***** Trecho do texto

Este post é apenas o primeiro de uma série falando sobre contra-rótulos que achamos interessantes. Para os próximos, aceitamos colaborações. É só mandar a foto e dizeres da cerveja para o email lupulinas@lupulinas.com.br

St. Rogue Red Ale – Dry Hopped (Rogue Brewery, Oregon, Estados Unidos)
“Fukutsuru (1992-2002) R.I.P.
Por trás de uma grande cerveja existe um mestre cervejeiro e por trás de um grande bife há um touro. Fukutsuru (Fuku para os íntimos) é este touro. Primeiro do ranking norte-americano no quesito marmoreio*, Fuku é um touro wagyu japonês que deixou uma imensa prole responsável pelo fornecimento da melhor carne Kobe dos EUA e que vai bem com a St Rogue Red.
Mais de 50.000 amostras do sêmen de Fuku estão congeladas para futuras inseminações. Em seus últimos dias de vida, deram a Fuku a chance de “socializar” com algumas vacas mais novas. Em vez disso, ele preferiu tirar uma soneca.
Nós dedicamos esta cerveja a Fuku – um desajustado (rogue) até o final.”

Wasatch Evolution Amber Ale (Utah Brewers Cooperative, Estados Unidos)
“Esta cerveja é parte do nosso protesto contra a tentativa da Assembléia Legislativa de Utah de obrigar o ensino do criacionismo nas escolas públicas. Acreditamos que Igreja e Estado devem permanecer separados, até mesmo em Utah. Esta amber ale apresenta um agradável início maltado, bem equilibrado com uma dose saudável de lúpulos Tettnanger. Foi engarrafada pela primeira vez em 2002 como cerveja não-oficial dos Jogos Olímpicos de Inverno.”

Paqui Brown (Cerveceria Tyris, Valencia, Espanha)
“Paquita Brown vive al limite. Sólo bebe cerveza sin filtrar, directa del fermentador. Paqui pasa lúpulo de contrabando, sólo las mejores cosechas. Esta botella contiene su receta favorita. Una brown ale, dulce, cremosa e intensa, monovarietal de Simcoe, sin tontérias. Paqui desfruta de cada cerveza como si fuera la última.”

X Black IPA / Hi5 (Cervejaria 2cabeças, RJ, Brasil)
“Sabe aquele dia que você quer receber uma porrada no paladar? Lembra daquelas cervejas sem graça que você conhece? Agora esqueça! Esta é uma cerveja escura e intensa, com doses cavalares de lúpulo americano e um toque de malte torrado que criam uma cerveja refrescante e única. NÃO É PARA OS FRACOS.”

Green Cow IPA (Seasons Craft Brewery, RS, Brasil)
“- de doce já basta a vida -
Arte e revolução em estado líquido. Uma American India Pale Ale feita com quantidades absurdas de lúpulo, produzida para quem gosta de amargor com frescor e sem frescura. Abrir em momentos onde tudo que você quer é fazer cara de “meu deus do céu, o que é isso!?”

Gonzo Imperial Porter (Flying Dog Brewery, Maryland, Estados Unidos)

**********
***** Dados em análise

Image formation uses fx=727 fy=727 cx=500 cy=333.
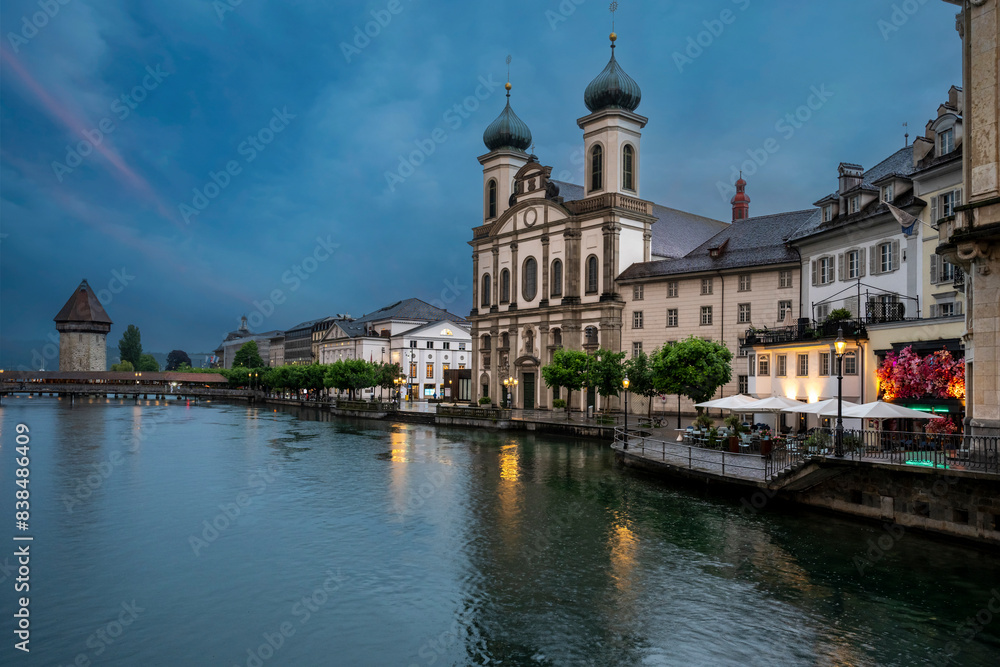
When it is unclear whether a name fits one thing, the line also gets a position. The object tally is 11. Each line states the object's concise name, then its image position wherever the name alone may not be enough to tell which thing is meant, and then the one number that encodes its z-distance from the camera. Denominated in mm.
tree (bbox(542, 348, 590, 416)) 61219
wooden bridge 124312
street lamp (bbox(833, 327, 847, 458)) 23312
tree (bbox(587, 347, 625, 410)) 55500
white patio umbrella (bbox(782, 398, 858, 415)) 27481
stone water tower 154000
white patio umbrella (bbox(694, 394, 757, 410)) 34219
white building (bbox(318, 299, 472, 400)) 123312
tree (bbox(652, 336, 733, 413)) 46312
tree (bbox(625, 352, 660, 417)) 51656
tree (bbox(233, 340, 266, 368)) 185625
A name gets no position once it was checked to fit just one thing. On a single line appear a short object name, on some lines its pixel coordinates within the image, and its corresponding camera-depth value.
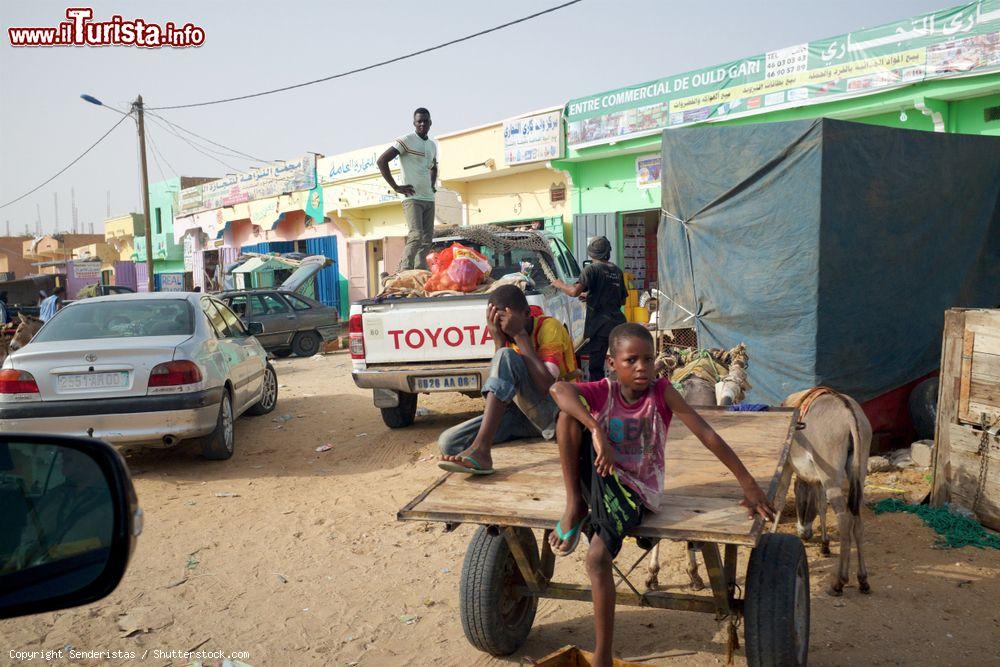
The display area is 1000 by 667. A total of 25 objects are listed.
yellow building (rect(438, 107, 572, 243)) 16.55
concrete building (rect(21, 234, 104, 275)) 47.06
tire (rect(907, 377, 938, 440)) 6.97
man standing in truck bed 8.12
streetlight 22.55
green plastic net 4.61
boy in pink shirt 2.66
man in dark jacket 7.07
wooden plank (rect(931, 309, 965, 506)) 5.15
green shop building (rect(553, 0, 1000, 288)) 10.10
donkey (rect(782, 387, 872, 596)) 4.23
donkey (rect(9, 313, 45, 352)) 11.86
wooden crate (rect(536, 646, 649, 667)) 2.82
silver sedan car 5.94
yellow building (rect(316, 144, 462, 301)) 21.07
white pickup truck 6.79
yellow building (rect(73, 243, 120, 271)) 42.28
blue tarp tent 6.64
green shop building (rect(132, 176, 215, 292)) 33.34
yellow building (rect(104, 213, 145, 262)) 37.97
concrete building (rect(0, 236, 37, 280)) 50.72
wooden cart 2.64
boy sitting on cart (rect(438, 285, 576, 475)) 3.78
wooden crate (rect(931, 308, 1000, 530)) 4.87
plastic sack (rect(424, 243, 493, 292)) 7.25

**********

Ordem de serviço 1: Segundo o texto sobre contra-rótulos, em que ano a Wasatch Evolution Amber Ale foi engarrafada pela primeira vez?
Ordem de serviço 2: Relacione todas as cervejarias mencionadas no texto sobre contra-rótulos.
Os registros provêm de uma fonte diferente.

Solução 1: Em 2002.

Solução 2: Rogue Brewery, Utah Brewers Cooperative, Cerveceria Tyris, Cervejaria 2cabeças, Seasons Craft Brewery e Flying Dog Brewery.